Sunday 19 September 2021

THE BATTLE OF BUXAR – 1764

Buxar completed what Plassey had begun… Discuss

Outcome of Battle of Buxar

Importance of the Battle of Buxar

The war between Mir Kasim and the Company broke out in 1763. In the series of encounters that followed, Mir Kasim was worsted. He escaped to Oudh and organized a confederacy with the Nawab of Oudh and the Emperor in a final bid to oust the English from Bengal. The combined armies of the three powers numbering between 40,000 to 60,000 met an English army of 7072 troops commanded by Major Munro at the battlefield of Buxar on 22 October 1764. Casualties on both sides were heavy. The English won the day.

The Battle of Buxar was a closely contested battle in which the losses of the English numbered 847 killed and wounded while on the side of the Indian powers more than 2000 officers and soldiers were killed. If the victory of Plassey was the result of British conspiracy and diplomacy, the same can hardly be said of Buxar. Mir Kasim had made adequate preparations for the conflict and the Nawab of Oudh had mustered his best soldiers in the field. Evidently it was a victory of superior military power.

Buxar confirmed the decisions of Plassey. Now English powers in North India became unchallengable. The new Nawab of Bengal was their stooge, the Nawab of Oudh a grateful subordinate ally, the Emperor their pensioner. The whole territory upto Allahabad lay at their feet and the road to Delhi open.
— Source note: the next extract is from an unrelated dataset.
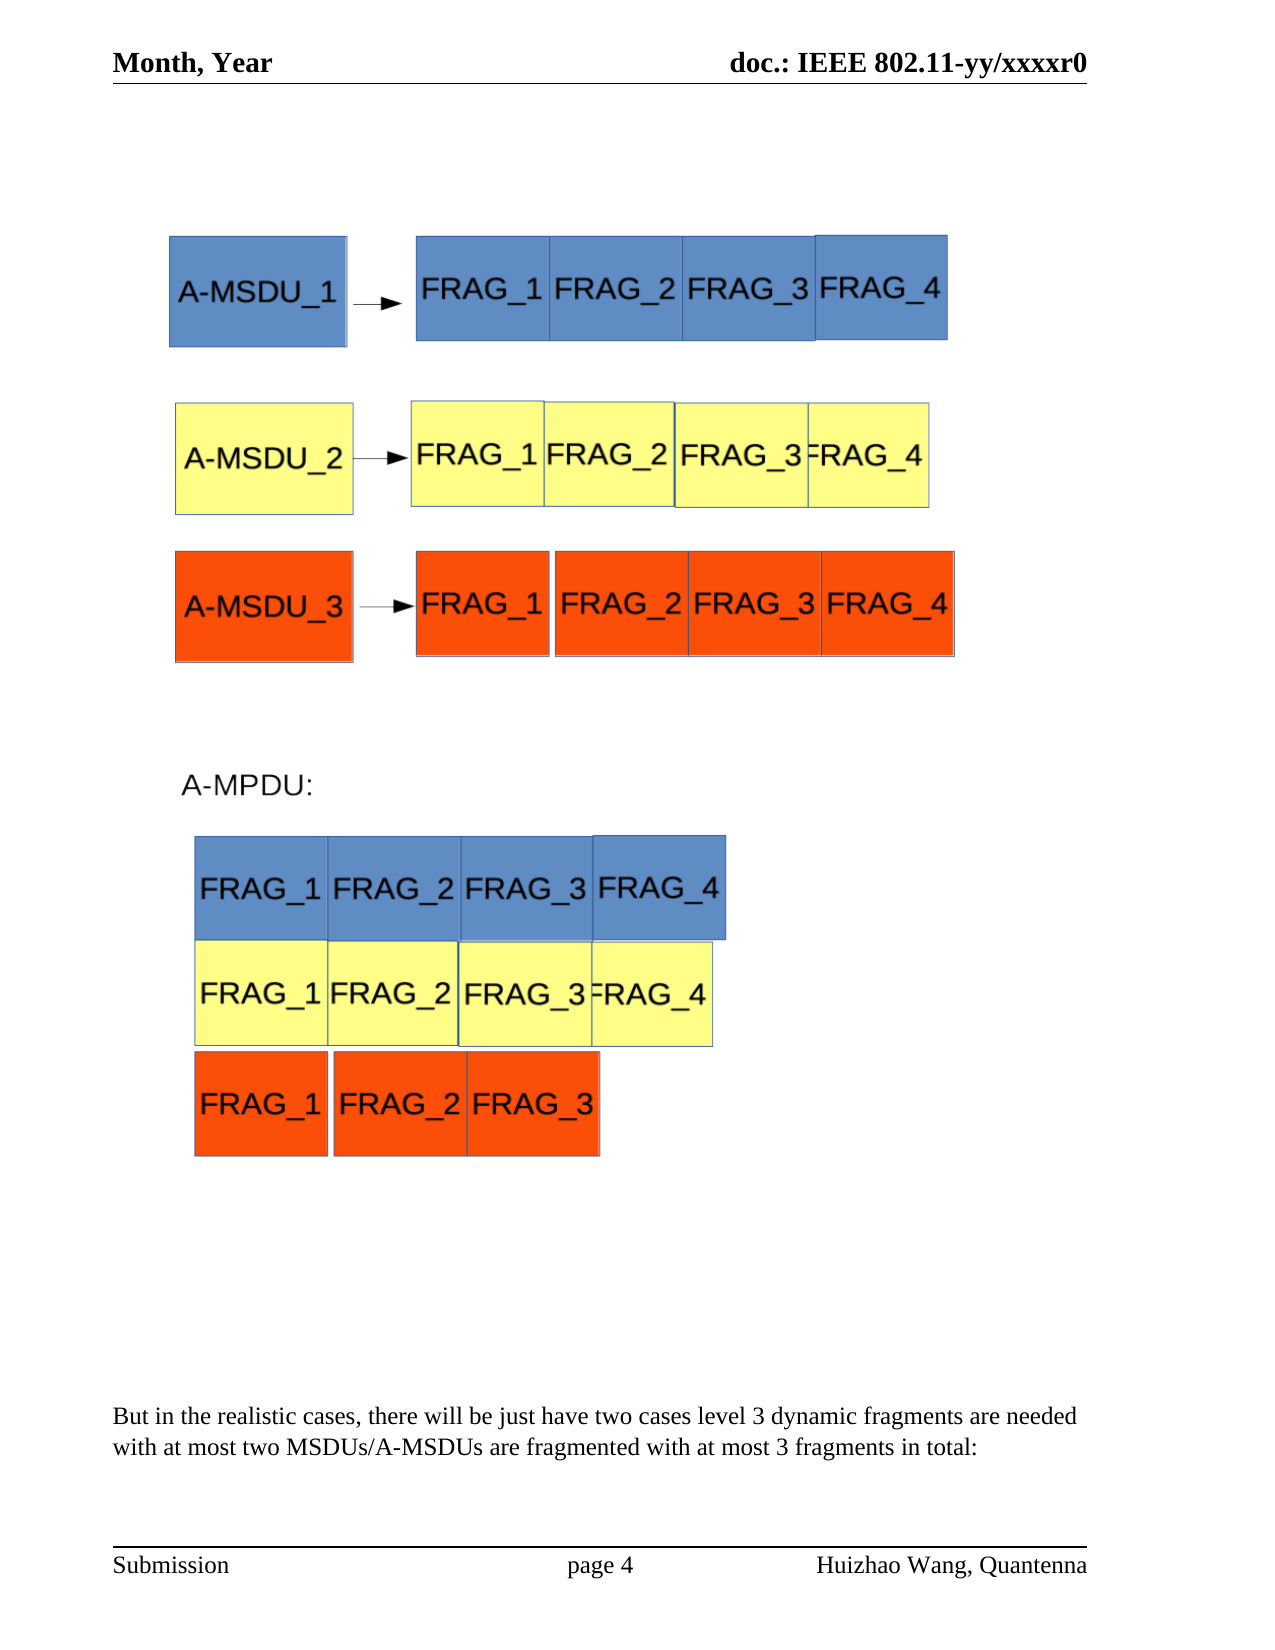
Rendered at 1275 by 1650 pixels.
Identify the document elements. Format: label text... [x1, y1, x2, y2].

Never after Buxar did the Nawabs of Bengal or Oudh ever challenge the superior position of the Company; rather the years following witnessed the tightening of English grip over these regions.

If the Battle of Plassey had made the English a powerful factor in the politics of Bengal, the victor of Buxar made them a great power of norther India and contenders for the supremacy of the whole country. The English now faced the Afghans and the Marathas as serious rivals int eh final struggle for the Empire of Hindustan. If Plassey had imposed the European yoke on Bengal, the victory of Buxar riveted the shackles of bondage.

The Battle of Buxar proved to be a decisive struggle with far reaching political consequences in the destiny of India.

Opinions:

G. B. Malleson – Whether regarded as a duel between the foreigners and the native, or as an event pregnant with vast permanent consequences, Buxar takes rank amongst the most decisive battels ever fought. Not only did the victory of the English save Bengal, not only did it advance the British frontier to Allahabad, but it bound the rulers of Awadh to the conqueror by ties of admiration, of gratitude, of absolute reliance and trust.

Alfred Lyall – The eventual and secondary consequences of the Battle of Buxar were very important. The success of the English brought the Emperor into their camp, intimidated the Vizier, carried the armed forces of the Company across the Ganges to Benares and Allahabad, and acquired for them a new, advanced and commanding position in relation to the principalities north west of Bengal, with whom they now found themselves for the first time in contact. By this war the English were drawn into connection with upper India, and were brought out upon a scene of fresh operations that grew rapidly wider.